In rural and underserved regions, it can fill a gap — extending specialist-informed decision support to places where those specialists are in short supply.

But uptake requires trust. Patient data remains under the control of clinicians and is not shared outside the circle of care, Watts says. “Trust is the most important thing in this business,” he adds. “We started long before large language models were available, and we’re using technology that, in a lot of cases, is rules-based and thinking like a physician.”

Over time, HEALWELL has expanded beyond rare diseases into chronic conditions such as diabetes, kidney disease, and asthma — areas where quick intervention can prevent serious complications. “Earlier identification of risks through our technology has a phenomenal opportunity to help physicians keep up, reduce their workload, and support a more optimally cared-for patient population,” Watts says.

An intelligent advocate

If ThinkRare operates inside hospitals and HEALWELL supports physicians in clinics, Citizen Health focuses on what happens in the moments between — how patients seek care, how they talk about their disease, and how they navigate the world around them.

Founded in Silicon Valley in 2023 by Farid Vij and co-founder Nasha Fitter, the company is building what it calls an “AI advocate”: a digital companion designed to help patients with rare diseases and support caregivers as they navigate health care systems that often feel fragmented and opaque.

Citizen Health CEO Farid Vij

The idea grew out of personal experience. Vij had previously built software to help cancer patients access clinical trials after a co-founder’s sister died of metastatic breast cancer.

“Nobody understood her full treatment history,” he says. “She’d go from doctor to doctor and get the same vanilla treatment plan because all the data was missing.”

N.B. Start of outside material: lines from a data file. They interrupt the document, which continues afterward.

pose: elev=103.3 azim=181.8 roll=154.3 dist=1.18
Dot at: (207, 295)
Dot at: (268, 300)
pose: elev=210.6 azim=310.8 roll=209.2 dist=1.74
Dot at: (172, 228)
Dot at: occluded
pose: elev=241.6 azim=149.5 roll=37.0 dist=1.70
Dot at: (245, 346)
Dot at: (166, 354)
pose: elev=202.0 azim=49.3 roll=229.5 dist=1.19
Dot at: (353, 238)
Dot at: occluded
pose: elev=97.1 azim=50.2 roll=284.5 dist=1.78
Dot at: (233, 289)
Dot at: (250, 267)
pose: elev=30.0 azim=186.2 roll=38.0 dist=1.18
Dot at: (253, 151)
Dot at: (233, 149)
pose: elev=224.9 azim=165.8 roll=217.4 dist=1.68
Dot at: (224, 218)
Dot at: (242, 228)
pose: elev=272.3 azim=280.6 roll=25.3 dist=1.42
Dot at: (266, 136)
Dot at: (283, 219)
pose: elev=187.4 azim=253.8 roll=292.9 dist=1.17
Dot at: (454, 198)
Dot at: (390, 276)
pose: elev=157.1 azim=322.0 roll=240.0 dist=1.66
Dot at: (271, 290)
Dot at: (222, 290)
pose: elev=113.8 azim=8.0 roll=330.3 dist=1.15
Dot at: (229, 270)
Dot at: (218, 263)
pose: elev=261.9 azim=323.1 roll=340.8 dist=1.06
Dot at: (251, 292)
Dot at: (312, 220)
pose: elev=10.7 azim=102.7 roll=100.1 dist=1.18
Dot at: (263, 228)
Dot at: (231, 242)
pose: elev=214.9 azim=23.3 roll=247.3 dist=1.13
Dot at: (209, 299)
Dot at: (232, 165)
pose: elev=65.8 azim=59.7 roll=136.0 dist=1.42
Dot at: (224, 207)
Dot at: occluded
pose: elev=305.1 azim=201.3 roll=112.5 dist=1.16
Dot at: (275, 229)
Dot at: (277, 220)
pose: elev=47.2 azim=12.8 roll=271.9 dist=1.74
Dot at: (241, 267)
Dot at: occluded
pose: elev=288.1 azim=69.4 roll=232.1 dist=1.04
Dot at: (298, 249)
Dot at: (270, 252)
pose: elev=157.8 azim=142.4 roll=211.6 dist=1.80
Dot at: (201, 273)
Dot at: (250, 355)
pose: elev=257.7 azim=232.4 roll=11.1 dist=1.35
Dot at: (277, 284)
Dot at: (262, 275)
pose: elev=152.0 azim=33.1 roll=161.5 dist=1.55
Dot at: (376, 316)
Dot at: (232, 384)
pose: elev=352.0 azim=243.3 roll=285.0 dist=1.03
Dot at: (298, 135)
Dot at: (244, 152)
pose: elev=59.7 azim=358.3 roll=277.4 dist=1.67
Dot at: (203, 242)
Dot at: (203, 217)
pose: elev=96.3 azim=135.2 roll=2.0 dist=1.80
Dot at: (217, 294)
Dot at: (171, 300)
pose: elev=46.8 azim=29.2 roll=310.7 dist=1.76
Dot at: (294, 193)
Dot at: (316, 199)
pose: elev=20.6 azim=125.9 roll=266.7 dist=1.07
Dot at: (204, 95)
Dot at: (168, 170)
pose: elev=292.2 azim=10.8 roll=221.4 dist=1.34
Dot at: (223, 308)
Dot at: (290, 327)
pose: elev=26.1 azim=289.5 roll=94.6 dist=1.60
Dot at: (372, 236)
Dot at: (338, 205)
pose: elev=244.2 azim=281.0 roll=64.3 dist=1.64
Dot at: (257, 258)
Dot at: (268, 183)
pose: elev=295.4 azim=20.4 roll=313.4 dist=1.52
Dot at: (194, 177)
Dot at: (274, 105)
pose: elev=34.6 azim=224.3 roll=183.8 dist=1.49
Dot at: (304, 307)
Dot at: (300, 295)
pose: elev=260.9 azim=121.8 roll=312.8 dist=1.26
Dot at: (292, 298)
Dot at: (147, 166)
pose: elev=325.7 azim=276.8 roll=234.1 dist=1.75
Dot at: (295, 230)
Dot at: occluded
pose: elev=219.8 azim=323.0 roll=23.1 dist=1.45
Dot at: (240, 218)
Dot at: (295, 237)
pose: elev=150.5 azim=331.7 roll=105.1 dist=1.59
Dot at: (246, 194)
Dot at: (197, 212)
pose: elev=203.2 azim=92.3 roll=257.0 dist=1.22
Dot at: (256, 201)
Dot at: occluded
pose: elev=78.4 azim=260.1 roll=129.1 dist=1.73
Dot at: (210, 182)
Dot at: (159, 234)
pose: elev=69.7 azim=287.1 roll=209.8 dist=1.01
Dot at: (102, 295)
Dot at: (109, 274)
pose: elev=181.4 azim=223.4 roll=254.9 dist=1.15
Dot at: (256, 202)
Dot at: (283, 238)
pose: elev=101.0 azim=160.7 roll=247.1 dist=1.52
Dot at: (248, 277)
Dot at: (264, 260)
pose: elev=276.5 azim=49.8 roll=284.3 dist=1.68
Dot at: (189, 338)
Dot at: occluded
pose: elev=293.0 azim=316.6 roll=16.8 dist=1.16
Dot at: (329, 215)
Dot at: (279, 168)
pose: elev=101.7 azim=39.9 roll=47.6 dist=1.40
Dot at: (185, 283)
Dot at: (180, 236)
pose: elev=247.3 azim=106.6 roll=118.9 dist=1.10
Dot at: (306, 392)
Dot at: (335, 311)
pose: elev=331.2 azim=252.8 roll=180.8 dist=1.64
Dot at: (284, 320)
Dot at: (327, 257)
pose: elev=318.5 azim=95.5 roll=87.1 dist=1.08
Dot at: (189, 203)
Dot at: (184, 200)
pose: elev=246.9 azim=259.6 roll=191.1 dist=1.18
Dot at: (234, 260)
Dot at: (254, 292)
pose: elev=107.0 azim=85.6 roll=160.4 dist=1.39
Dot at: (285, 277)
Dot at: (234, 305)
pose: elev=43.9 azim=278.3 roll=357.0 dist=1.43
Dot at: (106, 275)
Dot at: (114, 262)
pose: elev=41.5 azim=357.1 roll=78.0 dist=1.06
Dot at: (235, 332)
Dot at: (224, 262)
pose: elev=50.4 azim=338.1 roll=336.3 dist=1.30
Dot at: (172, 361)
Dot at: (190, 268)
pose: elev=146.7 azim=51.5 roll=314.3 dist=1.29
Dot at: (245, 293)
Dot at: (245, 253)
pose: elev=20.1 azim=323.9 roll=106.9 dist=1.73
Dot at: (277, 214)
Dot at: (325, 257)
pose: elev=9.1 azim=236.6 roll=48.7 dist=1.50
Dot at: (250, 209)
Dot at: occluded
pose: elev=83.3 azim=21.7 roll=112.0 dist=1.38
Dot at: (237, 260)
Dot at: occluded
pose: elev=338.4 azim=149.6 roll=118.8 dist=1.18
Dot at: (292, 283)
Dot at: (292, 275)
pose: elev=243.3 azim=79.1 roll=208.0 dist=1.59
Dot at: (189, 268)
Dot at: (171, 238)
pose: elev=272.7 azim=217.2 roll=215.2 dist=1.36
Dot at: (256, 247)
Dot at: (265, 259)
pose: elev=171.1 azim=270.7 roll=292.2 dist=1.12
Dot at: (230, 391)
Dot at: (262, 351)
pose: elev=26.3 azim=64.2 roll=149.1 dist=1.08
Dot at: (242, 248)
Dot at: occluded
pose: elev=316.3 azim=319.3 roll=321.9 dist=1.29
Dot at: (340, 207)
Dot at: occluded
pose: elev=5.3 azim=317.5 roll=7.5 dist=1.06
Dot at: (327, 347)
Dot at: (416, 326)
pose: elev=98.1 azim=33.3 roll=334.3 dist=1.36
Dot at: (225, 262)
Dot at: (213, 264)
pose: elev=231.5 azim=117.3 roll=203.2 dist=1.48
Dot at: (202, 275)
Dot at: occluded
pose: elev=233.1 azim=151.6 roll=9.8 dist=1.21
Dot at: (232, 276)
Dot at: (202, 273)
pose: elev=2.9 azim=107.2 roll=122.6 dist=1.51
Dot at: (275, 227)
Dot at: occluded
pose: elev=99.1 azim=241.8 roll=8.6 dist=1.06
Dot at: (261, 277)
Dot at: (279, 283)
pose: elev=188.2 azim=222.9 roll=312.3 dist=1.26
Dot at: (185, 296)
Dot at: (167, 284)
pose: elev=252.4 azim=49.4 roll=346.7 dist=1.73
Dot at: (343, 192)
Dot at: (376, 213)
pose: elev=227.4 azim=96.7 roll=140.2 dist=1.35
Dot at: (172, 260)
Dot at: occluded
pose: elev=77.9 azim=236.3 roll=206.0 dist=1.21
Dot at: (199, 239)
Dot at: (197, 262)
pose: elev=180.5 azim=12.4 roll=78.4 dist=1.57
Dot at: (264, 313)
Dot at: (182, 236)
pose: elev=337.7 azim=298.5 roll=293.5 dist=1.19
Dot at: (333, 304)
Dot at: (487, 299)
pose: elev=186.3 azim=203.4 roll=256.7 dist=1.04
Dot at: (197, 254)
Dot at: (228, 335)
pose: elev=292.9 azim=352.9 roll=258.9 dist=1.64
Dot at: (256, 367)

Soon after, Fitter joined him in turning that insight toward rare disease. Her youngest daughter, Amara, was diagnosed with an ultra-rare genetic condition, and she began building her own network of clinicians, researchers, and families in search of better care. “She had an irrational drive to not take no for an answer,” Vij says.

Not every family has that capacity. Citizen’s goal, he says, is to replicate that kind of advocacy through technology. “How can I put Nasha in everyone’s pocket?” he asks.

Vij with co-founder and rare disease mom Nasha Fitter.

The company’s app gathers medical records, genetic reports, imaging studies, and clinical notes from across health care systems, and then uses AI to help families interpret and act on that information. Users can ask questions, track symptoms, and record appointments. “We really think of it as their advocate that knows everything about their information,” Vij says.

More than 130 rare disease communities now use the platform. Patients in Canada and other countries can participate by uploading their own records, giving them greater control over how their data is organized and shared. International expansion is a priority, though regulations vary by country. “If you want to share your data, nobody can tell you no,” Vij says. “It’s your information.”

For families navigating rare disease across provincial and national systems, that portability could prove especially valuable. “Rare disease is a window into how all of health care is going to work in the future,” Vij says.

For now, that future is taking shape — in algorithms scanning records overnight, in physicians prompted to look twice, and in parents recording appointments and piecing together histories. The fragments are still there. But they are beginning, slowly, to assemble.